Draw. I changed the color option according to each label, so I chose two attributes, COMPANY and DOCID.

d = pd.DataFrame(x)
d.columns = ["PCA1", "PCA2"]
d["DOCID"] = docs
d["COMPANY"] = companies
g = ggplot(aes(x="PCA1", y="PCA2", color="COMPANY"), data=d) + geom_point() + xlab("X") + ylab("Y")
g

You can now see what compounds each pharmaceutical company has optimized. Merck, Acterion, Eisai and Heptaress seem to have optimized similar compounds, as there is an overlapping area in the center of the chemical space. It is interesting to see whether the Acterion has been successfully deployed in a unique direction (lower left) or has not been deployed and has advanced into the red ocean center.

Also, Merck seems to have optimized various frameworks. I don’t know if I’m optimizing at the same time or running ahead for backup, but it’s no doubt that there were a lot of skeletal optimizations running, so it’s probably an attractive target. In fact, SUVOREXANT was launched.

PCA PCA

patinformatics

In this chapter, we use dissertation data, but we do not use dissertation data when performing such analysis in a real field. Because when a company disseminates, it means that the project is over (whether it went to clinical or failed and closed). In the actual situation, analysis is performed using patent data.

Based on the analysis and experience of Medicinal Chemist and the insights of these companies, the project will proceed with a belief in their own successes while inferring the situation of other companies.

Mapping using tSNE

It is said that tSNE has better resolution than PCA and is closer to the sense of medicinal chemist.

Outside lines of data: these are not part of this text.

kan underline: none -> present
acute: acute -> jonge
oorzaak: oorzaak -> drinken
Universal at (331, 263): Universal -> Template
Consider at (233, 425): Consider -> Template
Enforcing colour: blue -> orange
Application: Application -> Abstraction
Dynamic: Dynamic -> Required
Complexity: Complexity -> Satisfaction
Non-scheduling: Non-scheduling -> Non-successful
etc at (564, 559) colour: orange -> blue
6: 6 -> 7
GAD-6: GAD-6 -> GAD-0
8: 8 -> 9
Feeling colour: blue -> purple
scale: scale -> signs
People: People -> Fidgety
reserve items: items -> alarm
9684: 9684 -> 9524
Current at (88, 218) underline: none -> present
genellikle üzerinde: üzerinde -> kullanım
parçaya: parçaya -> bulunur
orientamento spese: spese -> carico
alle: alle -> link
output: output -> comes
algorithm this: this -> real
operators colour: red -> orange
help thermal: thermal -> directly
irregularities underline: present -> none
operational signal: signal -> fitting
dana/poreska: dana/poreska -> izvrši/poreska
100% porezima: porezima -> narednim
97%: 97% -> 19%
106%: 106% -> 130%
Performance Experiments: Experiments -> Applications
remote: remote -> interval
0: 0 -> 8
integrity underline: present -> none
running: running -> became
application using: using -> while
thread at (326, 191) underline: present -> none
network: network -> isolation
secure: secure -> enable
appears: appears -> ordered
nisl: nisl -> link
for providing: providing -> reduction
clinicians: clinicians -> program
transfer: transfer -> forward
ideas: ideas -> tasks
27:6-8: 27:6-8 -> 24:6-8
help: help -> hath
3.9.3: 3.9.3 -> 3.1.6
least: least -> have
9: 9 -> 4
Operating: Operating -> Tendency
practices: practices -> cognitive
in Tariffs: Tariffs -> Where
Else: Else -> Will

Sklearn just changes PCA to TSNE.

from sklearn.manifold import TSNE
tsne = TSNE(n_components=2, random_state=0)
tx = tsne.fit_transform(fps)

As you can see when drawing, it is separated better than PCA.

d = pd.DataFrame(tx)
d.columns = ["PCA1", "PCA2"]
d["DOCID"] = docs
d["COMPANY"] = companies
g = ggplot(aes(x="PCA1", y="PCA2", color="COMPANY"), data=d) + geom_point() + xlab("X") + ylab("Y")
g
PCA

There are many other drawing methods besides PCA and tSNE introduced this time, so it is good to check.